→ RECORDED DATA:
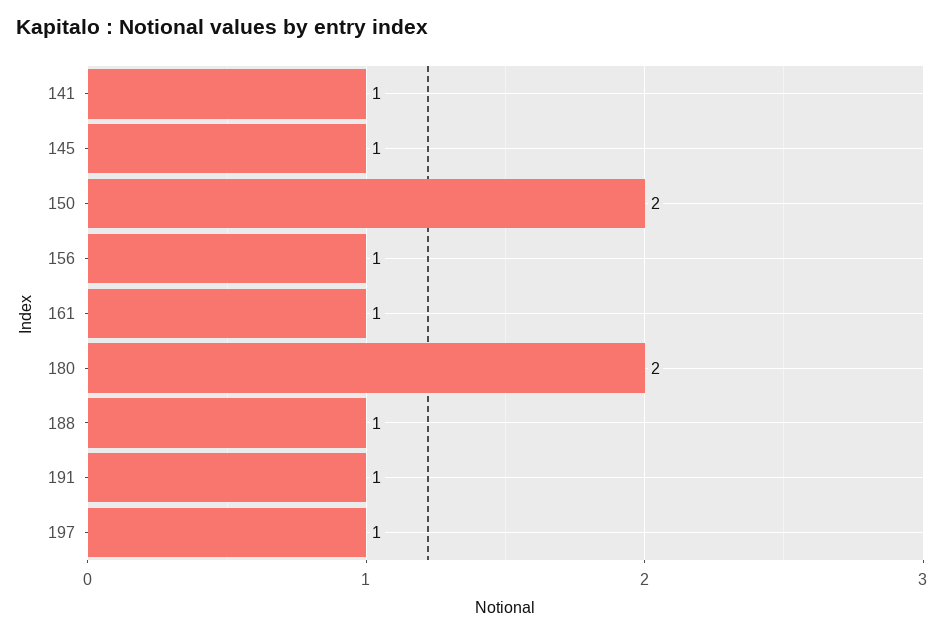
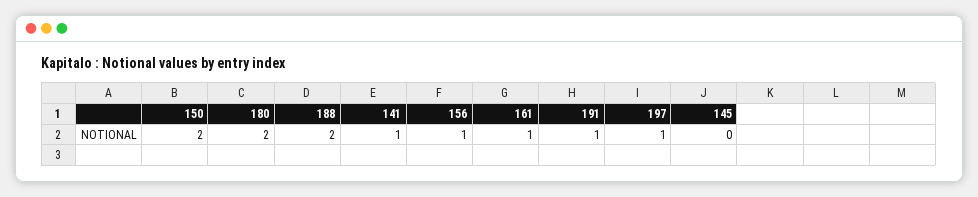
145: 1 -> 0
188: 1 -> 2

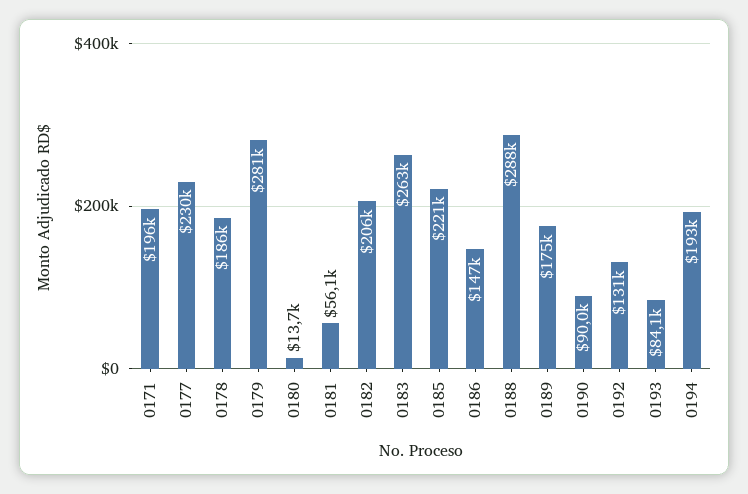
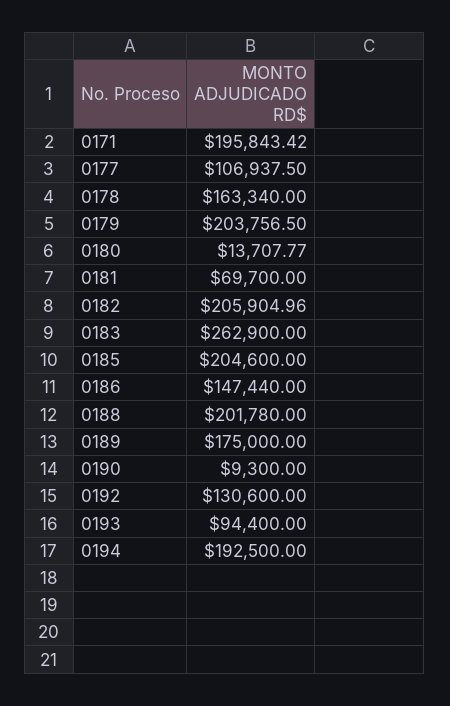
0177: 230000 -> 106937.5
0178: 186000 -> 163340
0179: 281000 -> 203756.5
0181: 56100 -> 69700
0185: 221000 -> 204600
0188: 288000 -> 201780
0190: 90000 -> 9300
0193: 84100 -> 94400

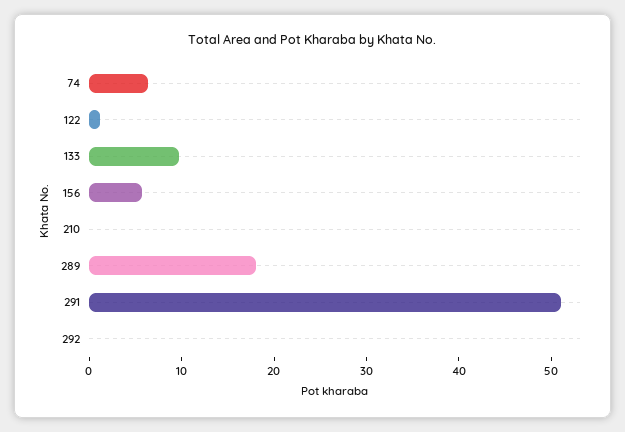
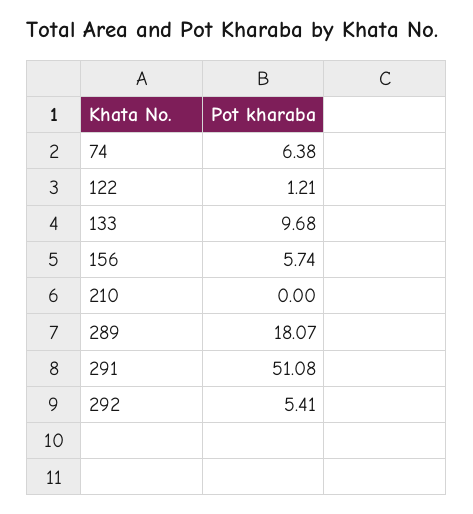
292: 0 -> 5.41

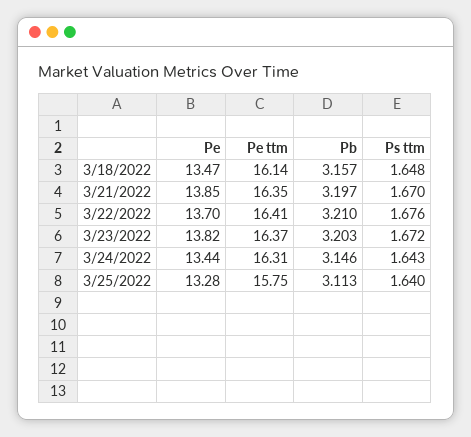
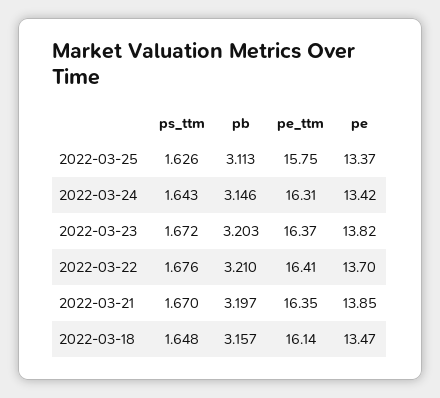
Pe, 3/24/2022: 13.44 -> 13.42
Pe, 3/25/2022: 13.28 -> 13.37
Ps ttm, 3/25/2022: 1.64 -> 1.626

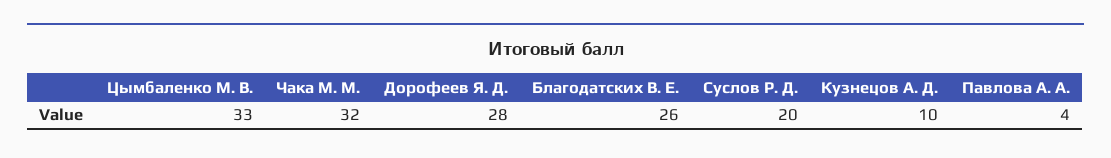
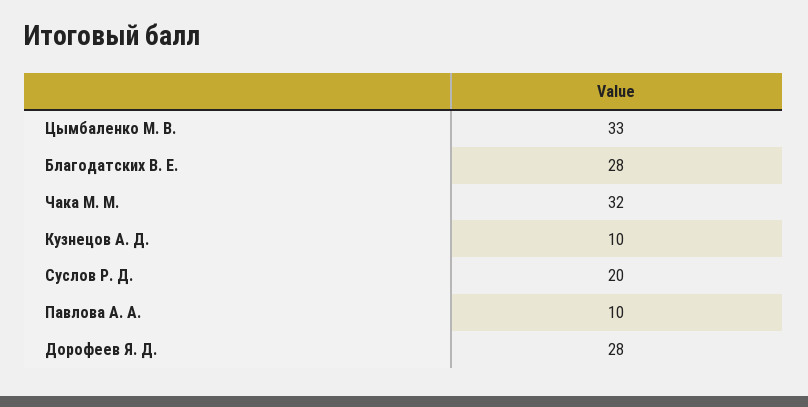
Благодатских В. Е.: 26 -> 28
Павлова А. А.: 4 -> 10

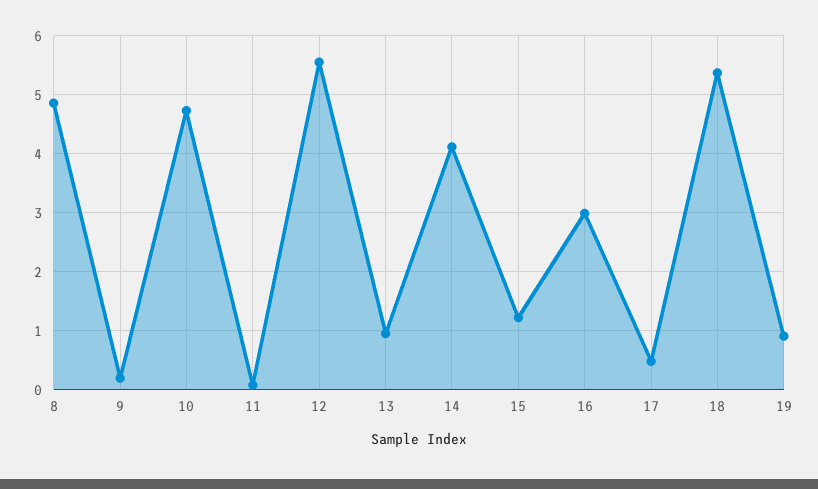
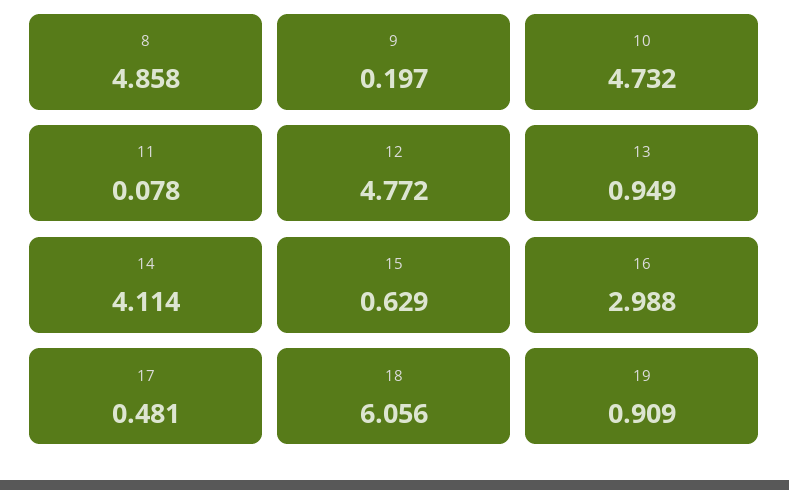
12: 5.6 -> 4.772
15: 1.2 -> 0.629
18: 5.4 -> 6.056

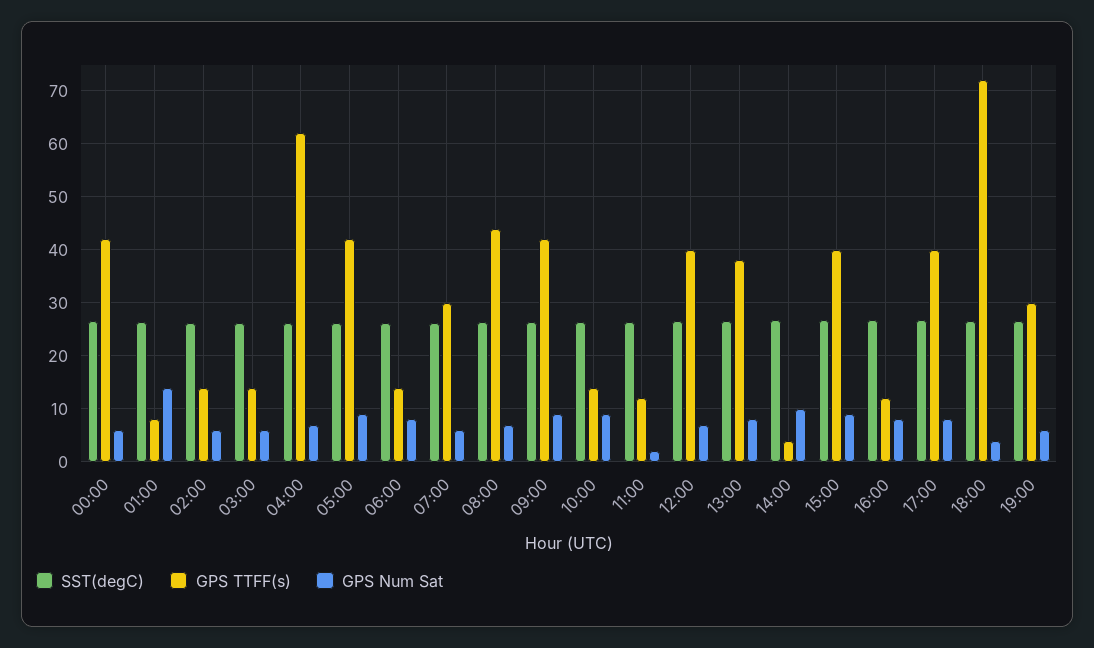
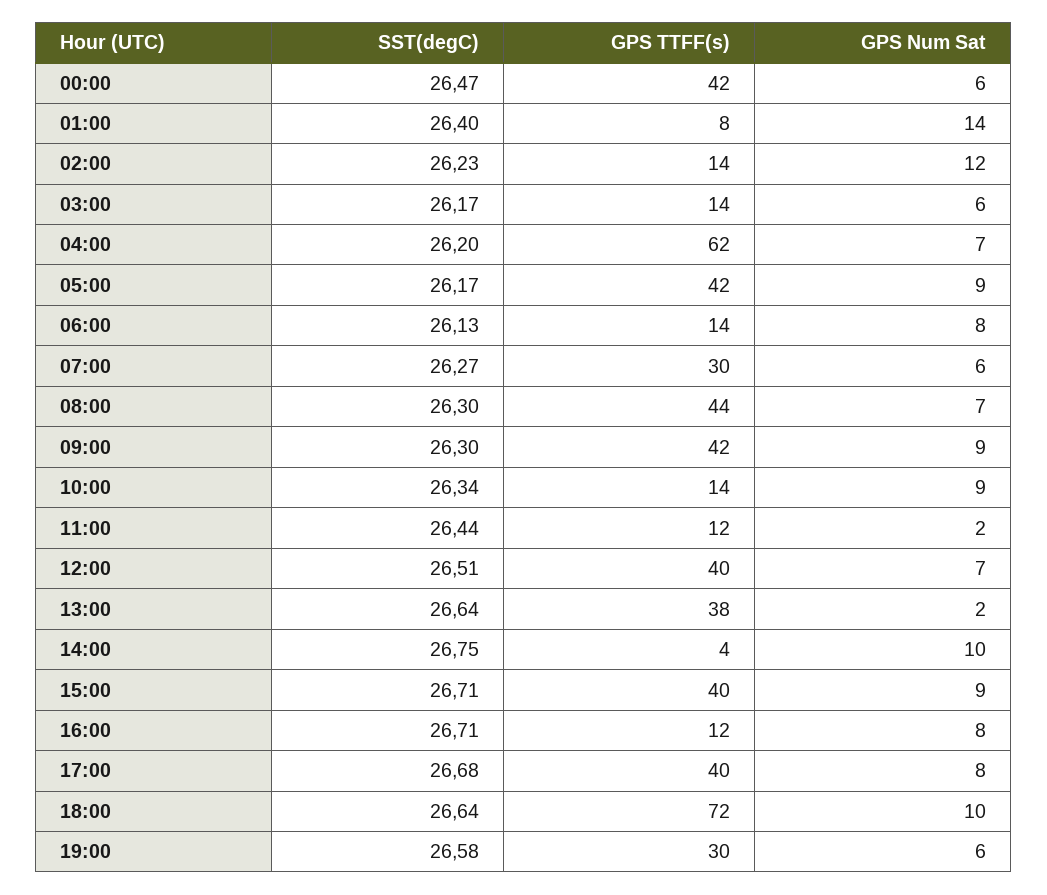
GPS Num Sat, 02:00: 6 -> 12
GPS Num Sat, 13:00: 8 -> 2
GPS Num Sat, 18:00: 4 -> 10

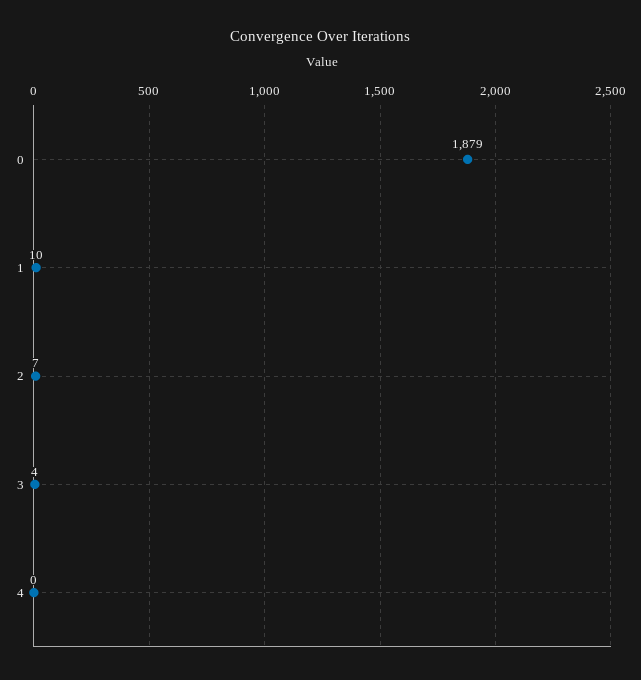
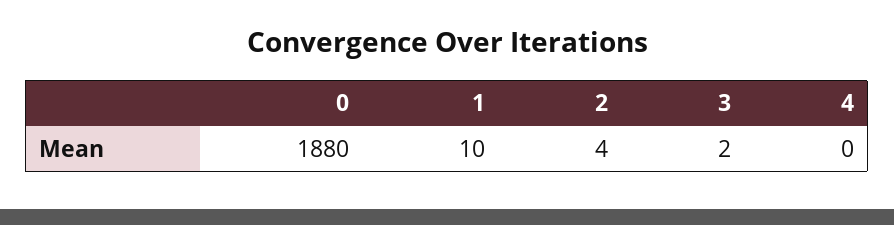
0: 1879 -> 1880
2: 7 -> 4
3: 4 -> 2

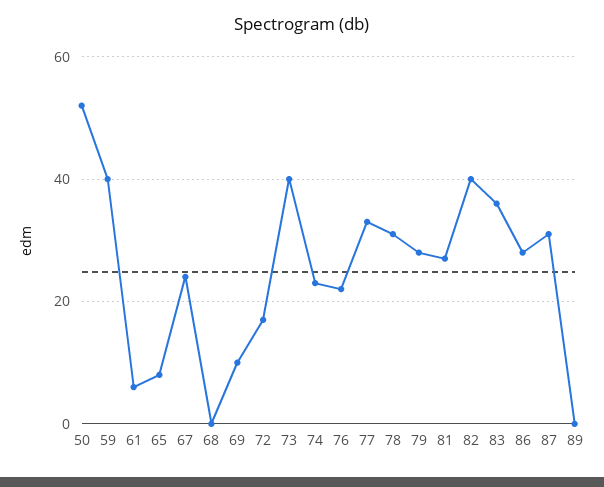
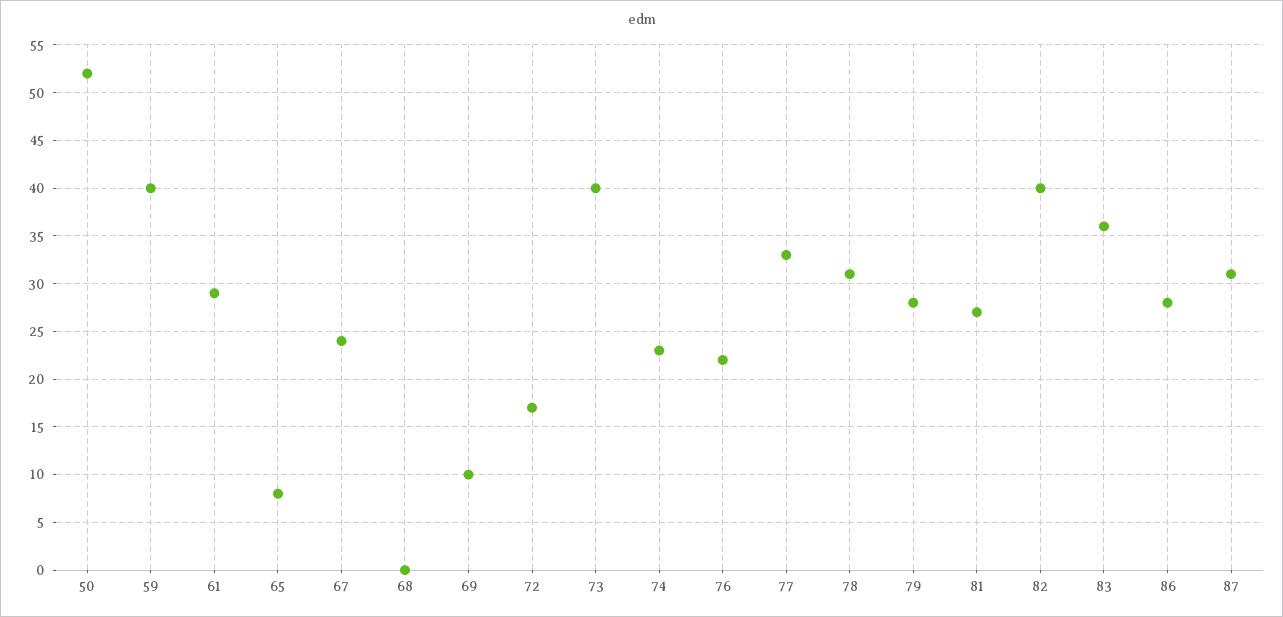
61: 5 -> 29
89: 0 -> none

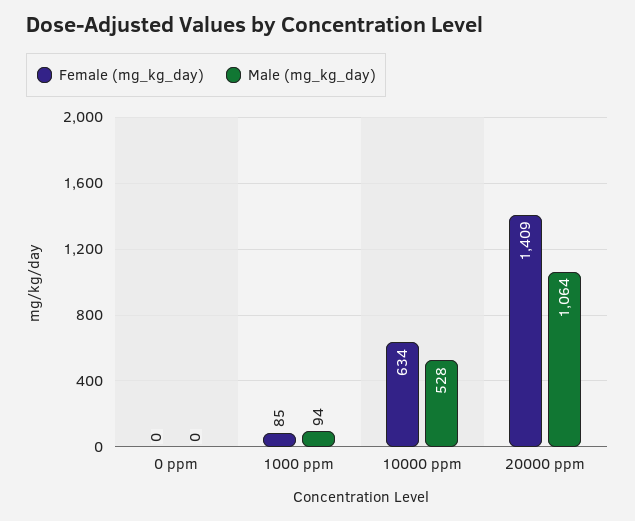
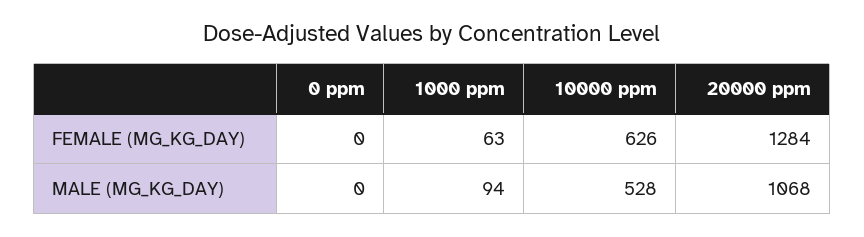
Female (mg_kg_day), 1000 ppm: 85 -> 63
Female (mg_kg_day), 10000 ppm: 634 -> 626
Female (mg_kg_day), 20000 ppm: 1409 -> 1284
Male (mg_kg_day), 20000 ppm: 1064 -> 1068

→ ABOUT THIS TASK:
Within the entries above, find the string "Female" and return each line that holds it.

→ EXERCISE RESPONSE:
Female (mg_kg_day), 1000 ppm: 85 -> 63
Female (mg_kg_day), 10000 ppm: 634 -> 626
Female (mg_kg_day), 20000 ppm: 1409 -> 1284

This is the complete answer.